Hypoxia, DCS & barotrauma

040 Human PerformanceChapter 3

Altitude and pressure changes affect the body through hypoxia, hyperventilation, decompression sickness, and barotrauma.

Schematic

Hypoxia progresses through indifferent, compensatory, disturbance, and critical stages with altitude.

Schematic

Above ~10,000 ft think hypoxia; below ~10,000 ft suspect hyperventilation — key sign difference is cyanosis vs clammy skin.

Types of hypoxia

Type	Cause	Example
Hypoxic	Insufficient O₂ in inspired air	Altitude (Dalton’s law)
Hypaemic	Reduced O₂ carrying capacity	Smoking, CO, anaemia
Stagnant	Inadequate blood circulation	Heart attack, +Gz
Histotoxic	Cells cannot use O₂	Alcohol, drugs

Key fact

Hypoxia can be noticed from ~6,000 ft (night vision). Short-term memory impairment from ~12,000 ft. Does not occur below ~3,000 m (~10,000 ft) in normal conditions.

Key fact

Carbon monoxide binds haemoglobin 200–250× more strongly than O₂. Colourless, odourless — from incomplete combustion. One cigarette pack/day reduces O₂ transport 5–8%.

Hypoxia stages

Stage	Altitude (approx)	Effects
Indifferent	0–10,000 ft	Night vision ↓ from 5,000 ft; cognition ↓ from 8,000 ft
Compensatory	10,000–15,000 ft	Body compensates; effects after 10–15 min
Disturbance	15,000–20,000 ft	Compensation fails
Critical	20,000 ft+	Life-threatening

Key fact

Signs (others see): cyanosis (blue skin), impaired judgement (most dangerous sign), poor coordination. Symptoms (you feel): euphoria, tingling, reduced vision. NOT aches/pains (that’s DCS).

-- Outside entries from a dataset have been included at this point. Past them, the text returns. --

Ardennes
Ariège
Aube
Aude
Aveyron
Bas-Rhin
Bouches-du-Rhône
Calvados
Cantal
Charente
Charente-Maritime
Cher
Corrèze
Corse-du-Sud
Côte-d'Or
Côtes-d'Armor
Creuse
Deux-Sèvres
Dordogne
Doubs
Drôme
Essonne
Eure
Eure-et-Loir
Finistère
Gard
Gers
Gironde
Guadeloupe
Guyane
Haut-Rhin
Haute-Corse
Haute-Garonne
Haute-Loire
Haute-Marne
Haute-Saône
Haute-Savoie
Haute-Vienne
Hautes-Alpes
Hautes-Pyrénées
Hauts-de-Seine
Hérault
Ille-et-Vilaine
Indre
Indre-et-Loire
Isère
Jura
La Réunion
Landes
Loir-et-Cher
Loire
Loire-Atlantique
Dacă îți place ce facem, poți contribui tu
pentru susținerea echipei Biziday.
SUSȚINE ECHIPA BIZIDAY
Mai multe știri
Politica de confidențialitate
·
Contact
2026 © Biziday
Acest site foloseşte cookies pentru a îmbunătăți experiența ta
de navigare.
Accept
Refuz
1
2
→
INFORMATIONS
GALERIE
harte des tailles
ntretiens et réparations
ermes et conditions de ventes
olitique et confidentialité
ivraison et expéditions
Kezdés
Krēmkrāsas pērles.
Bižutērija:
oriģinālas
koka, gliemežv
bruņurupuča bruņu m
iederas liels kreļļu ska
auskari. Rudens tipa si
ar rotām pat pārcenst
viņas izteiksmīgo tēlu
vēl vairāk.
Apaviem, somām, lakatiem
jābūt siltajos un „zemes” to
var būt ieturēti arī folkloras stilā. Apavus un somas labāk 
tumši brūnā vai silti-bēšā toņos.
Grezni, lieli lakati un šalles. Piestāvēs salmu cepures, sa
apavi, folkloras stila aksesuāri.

Time of Useful Consciousness (TUC)

Altitude	TUC (approx)
25,000 ft	2–3 min
30,000 ft	1–2 min
35,000 ft	30–90 s
40,000 ft	15–20 s

Key fact

Activity reduces TUC. At 33,700 ft, breathing 100% O₂ simulates sea level — effective up to ~40,000 ft where positive pressure O₂ is required.

Hyperventilation

Key fact

Hyperventilation — breathing too fast/deep → CO₂ washed out → blood too alkaline → O₂ stays bound to haemoglobin → cells starved of O₂.

Key fact

Symptoms similar to hypoxia but: tingling, clammy skin (not cyanosis). Below 10,000 ft, suspect hyperventilation rather than hypoxia. Jogging does NOT cause pathological hyperventilation (running is voluntary).

Key fact

Treatment: slow steady breathing, breathe into a paper bag to restore CO₂.

Decompression sickness (DCS)

Key fact

Henry’s law — nitrogen absorbed under pressure; on rapid ascent bubbles form in tissues/blood. Primary symptom: “the bends” (joint pain). Also creeps (skin itching), chokes (breathlessness), staggers (neurological).

Key fact

Effects may appear up to 12 hours after decompression. Most likely above 18,000 ft unpressurised; significant risk above 25,000 ft. Wait 24 hours after scuba >30 ft; 12–18 hours after shallow dives. Snorkelling — no wait.

Exam trap

Exercise does NOT prevent DCS. Wait 12 hours minimum after diving before flying (24 h after deep dives).

Trapped gas (dysbarism / barotrauma)

Key fact

Dysbarism — medical problems from gas expansion when ambient pressure falls (Boyle’s law). Affects middle ear, sinuses, teeth, gut.

Key fact

Eustachian tube equalises middle ear on descent (harder than climb). Blocked by cold/infection → vacuum on descent → pain, possible eardrum rupture. Relieve: swallow, yawn, Valsalva, Frenzel.

Key fact

Aerodontalgia (barodontalgia) — trapped gas in teeth; worse on climb (expansion). Does not occur in desert (dry) conditions typically cited for absence of moisture-related dental issues.

Key fact

Gastrointestinal expansion — severe pain possible above 25,000 ft; relieved by belching, descending. Vegetables produce gas — dietary consideration.

Risk factors summary

Smoking, alcohol (1 oz ≈ +2,000 ft physiological altitude), obesity, age, scuba diving, rapid decompression, unpressurised flight >10,000 ft without supplemental O₂.